CAUTIONARY STATEMENT REGARDING FORWARD LOOKING INFORMATION
This news release includes forward-looking statements. These involve known and unknown risks, uncertainties and other factors that may cause actual results, performance or achievements or industry results to be materially different from any future results, performance or achievements expressed or implied by such forward-looking statements. These forward-looking statements are identified by the use of terms and phrases such as "anticipate", "believe", "estimate", "expect", "may", "plan", "will", and similar terms and phrases, including references to assumptions. Such statements may involve, but are not limited to: that Hardwoods anticipates the North American economy will continue to experience a slow recovery, with very gradual improvement in the US residential construction markets, steady demand in Canadian housing markets and moderately stronger gains in non-residential construction markets; that given the Company's modest expectations for market demand, Hardwoods will continue to rely on its market share strategy to achieve growth and enhance profits; that the Company intends to further strengthen its presence in the commercial and institutional construction markets, including leveraging Paxton's products and capabilities to make a broader range of products available to customers in these sectors; that Hardwoods intends to leverage its successful import program by continuing to seek out attractive new products and introducing the Company's branded lines of import products to Paxton's base of customers; that the Company intends to solidify and further expand its presence in new geographic markets the Company has entered as a result of the Paxton acquisition, while targeting additional growth in selected existing markets; that key priorities for 2012 will be to build on the business platform from the acquired Paxton operations and to continue executing the Company's growth and operating strategies, while tightly managing the business; and that Hardwoods will also continue to evaluate acquisition opportunities that further increase shareholder value.

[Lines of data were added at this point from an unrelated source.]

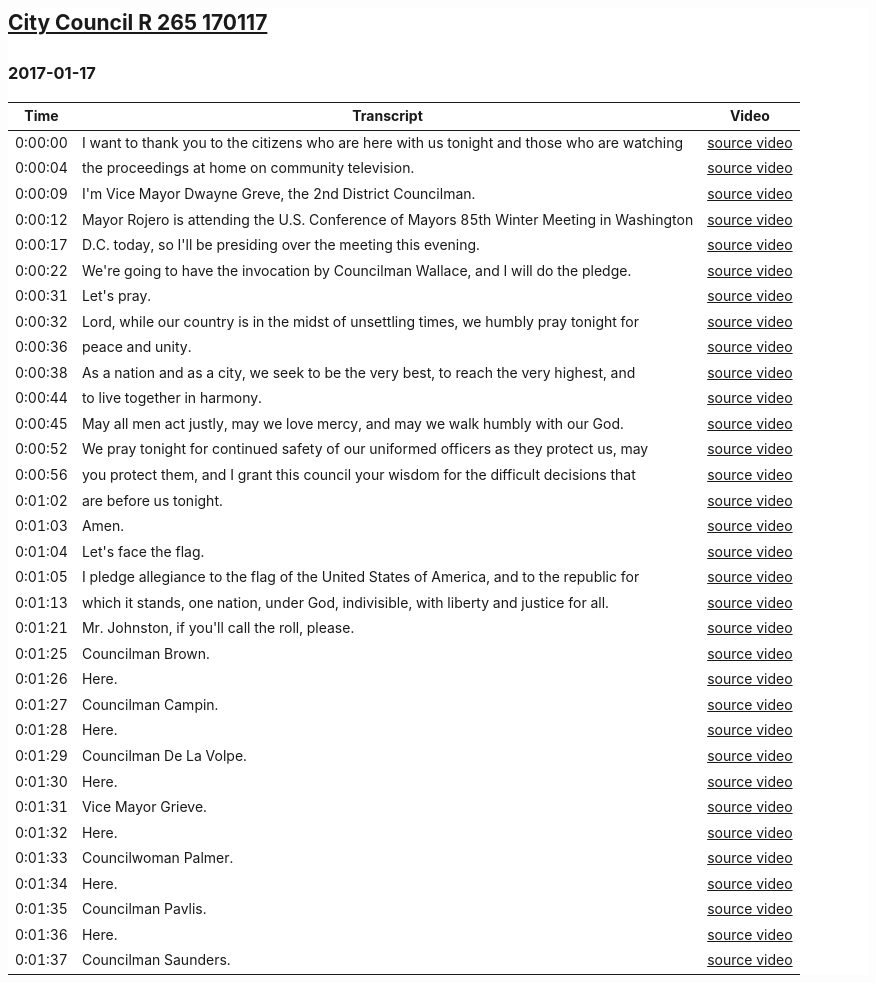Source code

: ## [City Council R 265 170117](https://archive.org/details/CityCouncil170117)
### 2017-01-17
| Time| Transcript| Video|
|---------|-----------------------------------------------------------------------------------------------------------------------------------------------------------------|--------------------------------------------------------------------------|
| 0:00:00| I want to thank you to the citizens who are here with us tonight and those who are watching| [source video](https://archive.org/details/CityCouncil170117?start=0)|
| 0:00:04| the proceedings at home on community television.| [source video](https://archive.org/details/CityCouncil170117?start=4)|
| 0:00:09| I'm Vice Mayor Dwayne Greve, the 2nd District Councilman.| [source video](https://archive.org/details/CityCouncil170117?start=9)|
| 0:00:12| Mayor Rojero is attending the U.S. Conference of Mayors 85th Winter Meeting in Washington| [source video](https://archive.org/details/CityCouncil170117?start=12)|
| 0:00:17| D.C. today, so I'll be presiding over the meeting this evening.| [source video](https://archive.org/details/CityCouncil170117?start=17)|
| 0:00:22| We're going to have the invocation by Councilman Wallace, and I will do the pledge.| [source video](https://archive.org/details/CityCouncil170117?start=22)|
| 0:00:31| Let's pray.| [source video](https://archive.org/details/CityCouncil170117?start=31)|
| 0:00:32| Lord, while our country is in the midst of unsettling times, we humbly pray tonight for| [source video](https://archive.org/details/CityCouncil170117?start=32)|
| 0:00:36| peace and unity.| [source video](https://archive.org/details/CityCouncil170117?start=36)|
| 0:00:38| As a nation and as a city, we seek to be the very best, to reach the very highest, and| [source video](https://archive.org/details/CityCouncil170117?start=38)|
| 0:00:44| to live together in harmony.| [source video](https://archive.org/details/CityCouncil170117?start=44)|
| 0:00:45| May all men act justly, may we love mercy, and may we walk humbly with our God.| [source video](https://archive.org/details/CityCouncil170117?start=45)|
| 0:00:52| We pray tonight for continued safety of our uniformed officers as they protect us, may| [source video](https://archive.org/details/CityCouncil170117?start=52)|
| 0:00:56| you protect them, and I grant this council your wisdom for the difficult decisions that| [source video](https://archive.org/details/CityCouncil170117?start=56)|
| 0:01:02| are before us tonight.| [source video](https://archive.org/details/CityCouncil170117?start=62)|
| 0:01:03| Amen.| [source video](https://archive.org/details/CityCouncil170117?start=63)|
| 0:01:04| Let's face the flag.| [source video](https://archive.org/details/CityCouncil170117?start=64)|
| 0:01:05| I pledge allegiance to the flag of the United States of America, and to the republic for| [source video](https://archive.org/details/CityCouncil170117?start=65)|
| 0:01:13| which it stands, one nation, under God, indivisible, with liberty and justice for all.| [source video](https://archive.org/details/CityCouncil170117?start=73)|
| 0:01:21| Mr. Johnston, if you'll call the roll, please.| [source video](https://archive.org/details/CityCouncil170117?start=81)|
| 0:01:25| Councilman Brown.| [source video](https://archive.org/details/CityCouncil170117?start=85)|
| 0:01:26| Here.| [source video](https://archive.org/details/CityCouncil170117?start=86)|
| 0:01:27| Councilman Campin.| [source video](https://archive.org/details/CityCouncil170117?start=87)|
| 0:01:28| Here.| [source video](https://archive.org/details/CityCouncil170117?start=88)|
| 0:01:29| Councilman De La Volpe.| [source video](https://archive.org/details/CityCouncil170117?start=89)|
| 0:01:30| Here.| [source video](https://archive.org/details/CityCouncil170117?start=90)|
| 0:01:31| Vice Mayor Grieve.| [source video](https://archive.org/details/CityCouncil170117?start=91)|
| 0:01:32| Here.| [source video](https://archive.org/details/CityCouncil170117?start=92)|
| 0:01:33| Councilwoman Palmer.| [source video](https://archive.org/details/CityCouncil170117?start=93)|
| 0:01:34| Here.| [source video](https://archive.org/details/CityCouncil170117?start=94)|
| 0:01:35| Councilman Pavlis.| [source video](https://archive.org/details/CityCouncil170117?start=95)|
| 0:01:36| Here.| [source video](https://archive.org/details/CityCouncil170117?start=96)|
| 0:01:37| Councilman Saunders.| [source video](https://archive.org/details/CityCouncil170117?start=97)|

These forward-looking statements reflect current expectations of management regarding future events and operating performance as of the date of this news release. Forward-looking statements involve significant risks and uncertainties, should not be read as guarantees of future performance or results, and will not necessarily be accurate indications of whether or not such results will be achieved. A number of factors could cause actual results to differ materially from the results discussed in the forward-looking statements, including, but not limited to: national and local business conditions; political or economic instability in local markets; competition; consumer preferences; spending patterns and demographic trends; legislation or governmental regulation; acquisition and integration risks.
Although the forward-looking statements contained in this news release are based upon what management believes to be reasonable assumptions, management cannot assure investors that actual results will be consistent with these forward-looking statements. The forward-looking statements reflect management's current beliefs and are based on information currently available.
All forward-looking information in this news release is qualified in its entirety by this cautionary statement and, except as may be required by law, the Company undertakes no obligation to revise or update any forward looking information as a result of new information, future events or otherwise after the date hereof.